● JOB ITEM:
Search the listing below for the string "this" and show each line that contains it.

● EXTRACTED RECORDS:
----

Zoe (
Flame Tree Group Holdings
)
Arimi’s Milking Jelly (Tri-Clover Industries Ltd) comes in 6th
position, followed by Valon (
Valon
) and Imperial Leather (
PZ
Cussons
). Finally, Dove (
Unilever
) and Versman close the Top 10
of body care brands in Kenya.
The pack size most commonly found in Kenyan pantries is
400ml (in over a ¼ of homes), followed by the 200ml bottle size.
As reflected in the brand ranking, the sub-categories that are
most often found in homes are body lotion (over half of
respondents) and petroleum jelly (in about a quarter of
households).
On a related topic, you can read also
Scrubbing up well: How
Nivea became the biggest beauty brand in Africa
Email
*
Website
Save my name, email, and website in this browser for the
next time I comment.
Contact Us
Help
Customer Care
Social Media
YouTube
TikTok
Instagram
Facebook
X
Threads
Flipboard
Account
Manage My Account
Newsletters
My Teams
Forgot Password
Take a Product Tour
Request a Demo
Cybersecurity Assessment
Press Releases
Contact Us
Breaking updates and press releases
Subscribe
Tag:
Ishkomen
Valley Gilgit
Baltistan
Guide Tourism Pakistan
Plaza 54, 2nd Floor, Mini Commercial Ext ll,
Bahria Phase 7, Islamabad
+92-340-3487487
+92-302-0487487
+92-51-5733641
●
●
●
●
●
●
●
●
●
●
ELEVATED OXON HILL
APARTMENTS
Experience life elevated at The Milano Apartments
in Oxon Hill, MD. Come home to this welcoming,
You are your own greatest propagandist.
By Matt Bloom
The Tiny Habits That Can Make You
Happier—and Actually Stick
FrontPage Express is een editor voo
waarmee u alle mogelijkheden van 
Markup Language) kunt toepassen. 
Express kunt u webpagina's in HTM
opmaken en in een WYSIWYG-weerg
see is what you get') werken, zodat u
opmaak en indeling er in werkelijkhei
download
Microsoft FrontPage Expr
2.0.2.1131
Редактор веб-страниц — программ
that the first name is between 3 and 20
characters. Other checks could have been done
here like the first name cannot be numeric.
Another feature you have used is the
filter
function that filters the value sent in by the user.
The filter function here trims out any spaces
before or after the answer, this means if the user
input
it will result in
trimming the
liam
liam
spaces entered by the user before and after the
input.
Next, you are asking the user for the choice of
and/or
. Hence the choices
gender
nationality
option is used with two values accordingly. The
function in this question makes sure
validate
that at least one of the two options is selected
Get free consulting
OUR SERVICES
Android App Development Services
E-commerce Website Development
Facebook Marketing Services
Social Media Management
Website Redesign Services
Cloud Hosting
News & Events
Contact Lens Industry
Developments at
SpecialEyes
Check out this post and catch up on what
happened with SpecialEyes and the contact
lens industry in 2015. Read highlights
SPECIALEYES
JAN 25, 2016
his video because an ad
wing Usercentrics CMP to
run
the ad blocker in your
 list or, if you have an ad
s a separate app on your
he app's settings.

----

● EXERCISE RESPONSE:
Save my name, email, and website in this browser for the
in Oxon Hill, MD. Come home to this welcoming,
before or after the answer, this means if the user
function in this question makes sure
Check out this post and catch up on what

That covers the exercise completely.